_THE REQUEST_
Lay out the listing below as a numbered list, from its very first line through the line containing "11 h 03 min", with both of those lines included and any blank lines left out.

_EXERCISE DATA_
════════════════════

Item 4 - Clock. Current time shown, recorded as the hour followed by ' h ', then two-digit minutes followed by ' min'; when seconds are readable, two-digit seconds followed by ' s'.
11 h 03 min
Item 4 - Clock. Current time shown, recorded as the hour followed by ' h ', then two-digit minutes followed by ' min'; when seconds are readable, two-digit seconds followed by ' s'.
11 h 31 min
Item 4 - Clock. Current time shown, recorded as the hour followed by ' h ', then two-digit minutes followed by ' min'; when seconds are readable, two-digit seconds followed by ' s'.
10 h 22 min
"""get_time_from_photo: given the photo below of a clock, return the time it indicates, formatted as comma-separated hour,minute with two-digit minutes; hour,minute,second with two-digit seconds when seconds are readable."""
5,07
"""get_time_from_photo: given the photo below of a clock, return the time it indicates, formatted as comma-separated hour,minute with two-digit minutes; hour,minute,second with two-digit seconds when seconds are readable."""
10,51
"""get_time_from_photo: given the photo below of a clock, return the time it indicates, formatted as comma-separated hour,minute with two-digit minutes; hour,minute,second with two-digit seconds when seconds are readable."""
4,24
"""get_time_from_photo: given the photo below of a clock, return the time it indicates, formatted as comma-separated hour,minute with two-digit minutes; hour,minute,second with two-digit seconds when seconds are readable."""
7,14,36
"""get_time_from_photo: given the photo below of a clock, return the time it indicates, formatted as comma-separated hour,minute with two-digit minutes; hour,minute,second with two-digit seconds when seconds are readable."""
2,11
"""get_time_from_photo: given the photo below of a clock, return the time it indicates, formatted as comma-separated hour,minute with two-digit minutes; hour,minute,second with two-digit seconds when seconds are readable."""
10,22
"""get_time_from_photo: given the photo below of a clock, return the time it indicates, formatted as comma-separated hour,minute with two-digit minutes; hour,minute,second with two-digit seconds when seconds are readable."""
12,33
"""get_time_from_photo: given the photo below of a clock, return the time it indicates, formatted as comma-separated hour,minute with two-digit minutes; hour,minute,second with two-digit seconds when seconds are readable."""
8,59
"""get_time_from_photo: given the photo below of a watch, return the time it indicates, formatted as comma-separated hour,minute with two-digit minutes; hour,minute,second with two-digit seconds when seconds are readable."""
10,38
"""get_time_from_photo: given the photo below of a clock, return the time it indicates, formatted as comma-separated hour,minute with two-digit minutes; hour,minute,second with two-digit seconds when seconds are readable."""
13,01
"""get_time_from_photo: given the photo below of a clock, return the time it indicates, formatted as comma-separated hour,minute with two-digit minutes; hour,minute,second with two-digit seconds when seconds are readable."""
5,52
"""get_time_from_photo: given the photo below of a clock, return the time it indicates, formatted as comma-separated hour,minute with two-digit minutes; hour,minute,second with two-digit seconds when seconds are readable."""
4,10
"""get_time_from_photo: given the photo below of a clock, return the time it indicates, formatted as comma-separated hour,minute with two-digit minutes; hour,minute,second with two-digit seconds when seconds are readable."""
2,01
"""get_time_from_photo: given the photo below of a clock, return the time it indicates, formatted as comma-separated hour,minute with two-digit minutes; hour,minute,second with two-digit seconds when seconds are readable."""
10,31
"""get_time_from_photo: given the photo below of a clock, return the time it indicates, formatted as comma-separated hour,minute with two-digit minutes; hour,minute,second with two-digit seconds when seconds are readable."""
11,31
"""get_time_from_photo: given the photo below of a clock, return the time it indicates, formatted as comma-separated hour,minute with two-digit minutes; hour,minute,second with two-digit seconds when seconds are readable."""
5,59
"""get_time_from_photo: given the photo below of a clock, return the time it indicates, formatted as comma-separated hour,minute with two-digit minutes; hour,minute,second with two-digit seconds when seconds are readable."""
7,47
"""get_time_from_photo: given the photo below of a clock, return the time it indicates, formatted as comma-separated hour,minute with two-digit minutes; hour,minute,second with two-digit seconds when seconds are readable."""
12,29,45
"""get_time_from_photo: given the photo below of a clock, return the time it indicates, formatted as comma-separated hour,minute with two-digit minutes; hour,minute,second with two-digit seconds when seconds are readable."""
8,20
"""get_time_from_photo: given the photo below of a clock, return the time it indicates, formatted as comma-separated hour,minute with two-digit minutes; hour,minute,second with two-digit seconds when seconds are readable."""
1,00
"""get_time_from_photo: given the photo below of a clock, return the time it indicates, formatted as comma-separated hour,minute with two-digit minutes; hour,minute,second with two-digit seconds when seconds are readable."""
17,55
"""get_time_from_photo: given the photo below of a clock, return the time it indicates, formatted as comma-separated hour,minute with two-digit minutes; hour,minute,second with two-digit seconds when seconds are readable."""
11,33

════════════════════

_FULL OUTPUT_
1. Item 4 - Clock. Current time shown, recorded as the hour followed by ' h ', then two-digit minutes followed by ' min'; when seconds are readable, two-digit seconds followed by ' s'.
2. 11 h 03 min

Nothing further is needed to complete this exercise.